Malgré ses 126 pages publiées au Journal officiel du 13 juillet, la loi Grenelle 2 ne rentre pas vraiment dans la catégorie des romans d'été. Beaucoup ont préféré d'ailleurs classer la lecture de ses 257 articles dans les saines obligations de la rentrée. Il faut dire, pour en parler d'expérience, que la tâche est rude, qu'elle requiert du temps et une dose certaine de concentration. D'abord par le périmètre touché. En effet, tous les secteurs, de A comme agriculture à U comme urbanisme, et tous les acteurs, industriels, collectivités, associations et simples citoyens, sont directement et fortement concernés. Ensuite, la difficulté est liée à la complexité des modifications en cascade. Du code de l'environnement au code de la santé publique, de la loi sur l'eau à celle sur l'énergie, la loi Grenelle 2 réécrit, abroge ou rajoute un chapitre, un article, un alinéa, un mot, un chiffre... Un lecteur même attentif doit, pour s'y retrouver, avoir sous la main non seulement le JO mais aussi tous les codes révisés.

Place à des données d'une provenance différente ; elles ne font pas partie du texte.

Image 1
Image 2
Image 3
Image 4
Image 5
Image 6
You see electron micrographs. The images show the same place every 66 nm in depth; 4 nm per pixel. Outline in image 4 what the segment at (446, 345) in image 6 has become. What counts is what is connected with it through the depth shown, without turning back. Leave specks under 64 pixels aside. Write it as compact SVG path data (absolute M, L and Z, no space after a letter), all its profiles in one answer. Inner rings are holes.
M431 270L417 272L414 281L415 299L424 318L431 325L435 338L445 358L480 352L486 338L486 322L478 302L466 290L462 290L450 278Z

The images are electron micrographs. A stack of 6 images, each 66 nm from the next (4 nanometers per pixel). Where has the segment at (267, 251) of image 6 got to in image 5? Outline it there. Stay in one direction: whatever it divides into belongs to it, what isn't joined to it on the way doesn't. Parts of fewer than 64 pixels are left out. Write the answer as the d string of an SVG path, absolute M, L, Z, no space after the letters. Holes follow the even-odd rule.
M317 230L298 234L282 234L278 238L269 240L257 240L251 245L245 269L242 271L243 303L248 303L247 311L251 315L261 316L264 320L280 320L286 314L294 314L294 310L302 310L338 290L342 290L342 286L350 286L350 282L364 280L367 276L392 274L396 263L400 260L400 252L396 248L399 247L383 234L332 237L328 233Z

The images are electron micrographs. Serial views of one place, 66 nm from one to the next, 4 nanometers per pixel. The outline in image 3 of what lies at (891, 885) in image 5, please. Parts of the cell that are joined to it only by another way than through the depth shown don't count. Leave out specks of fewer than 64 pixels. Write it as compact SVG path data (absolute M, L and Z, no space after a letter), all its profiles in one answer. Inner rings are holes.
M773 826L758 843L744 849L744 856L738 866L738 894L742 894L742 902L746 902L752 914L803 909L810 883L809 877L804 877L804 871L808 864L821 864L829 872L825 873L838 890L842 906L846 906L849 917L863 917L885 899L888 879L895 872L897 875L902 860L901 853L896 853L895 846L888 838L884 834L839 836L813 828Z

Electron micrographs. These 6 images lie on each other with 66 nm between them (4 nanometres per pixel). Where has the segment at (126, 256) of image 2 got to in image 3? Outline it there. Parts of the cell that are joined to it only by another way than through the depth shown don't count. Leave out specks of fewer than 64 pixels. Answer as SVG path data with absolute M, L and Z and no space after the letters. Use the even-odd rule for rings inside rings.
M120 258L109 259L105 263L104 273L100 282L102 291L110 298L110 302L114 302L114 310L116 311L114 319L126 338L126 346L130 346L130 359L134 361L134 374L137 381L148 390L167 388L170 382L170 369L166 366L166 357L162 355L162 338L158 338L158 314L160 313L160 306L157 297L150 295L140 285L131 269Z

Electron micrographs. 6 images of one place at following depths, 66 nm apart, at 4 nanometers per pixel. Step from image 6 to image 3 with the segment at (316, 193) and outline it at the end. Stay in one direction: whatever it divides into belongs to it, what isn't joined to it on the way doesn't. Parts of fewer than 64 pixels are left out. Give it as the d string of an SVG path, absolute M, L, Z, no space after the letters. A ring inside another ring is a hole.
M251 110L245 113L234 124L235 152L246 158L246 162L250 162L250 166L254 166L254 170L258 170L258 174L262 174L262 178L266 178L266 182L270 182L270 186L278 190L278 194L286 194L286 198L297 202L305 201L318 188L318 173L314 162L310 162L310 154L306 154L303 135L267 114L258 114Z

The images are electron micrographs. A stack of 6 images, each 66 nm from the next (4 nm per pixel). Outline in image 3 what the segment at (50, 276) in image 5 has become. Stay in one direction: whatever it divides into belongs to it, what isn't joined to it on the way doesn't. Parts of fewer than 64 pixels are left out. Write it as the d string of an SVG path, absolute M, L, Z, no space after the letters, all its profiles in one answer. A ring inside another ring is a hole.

C'est pourquoi, nous avons décidé, en collaboration avec la revue Droit de l'environnement, de vous simplifier le travail et de vous offrir un supplément spécial. Nos rédactions de journalistes spécialisés ont, thématique par thématique, sélectionné les mesures les plus importantes. Nous n'avons reproduit que les articles de loi correspondant à notre sélection. Et dans chacun d'eux, nous avons mis en gras le nom du code (ou de la loi) et l'article modifiés.
Mais si la loi Grenelle 2 marque une étape fondamentale, ce n'est pas la dernière. Le texte prévoit en effet près de 200 décrets et arrêtés d'application sans toujours fixer d'échéances ! La vigilance s'impose donc pour en suivre la publication.
Dans ce contexte, il est intéressant de signaler le bilan d'étape du Plan déchets. L'étude de l'Ademe1 confronte les évolutions réelles aux objectifs du Grenelle 1. Elle constate que la réduction de la production d'ordures ménagères, le recyclage des déchets ménagers et des déchets industriels non dangereux sont en bonne voie. En revanche, elle note un vrai retard pour le recyclage des déchets d'emballages qui ne progressent pas suffisamment et les filières de stockage et d'incinération qui ne diminuent pas assez vite malgré un décollage du traitement biologique.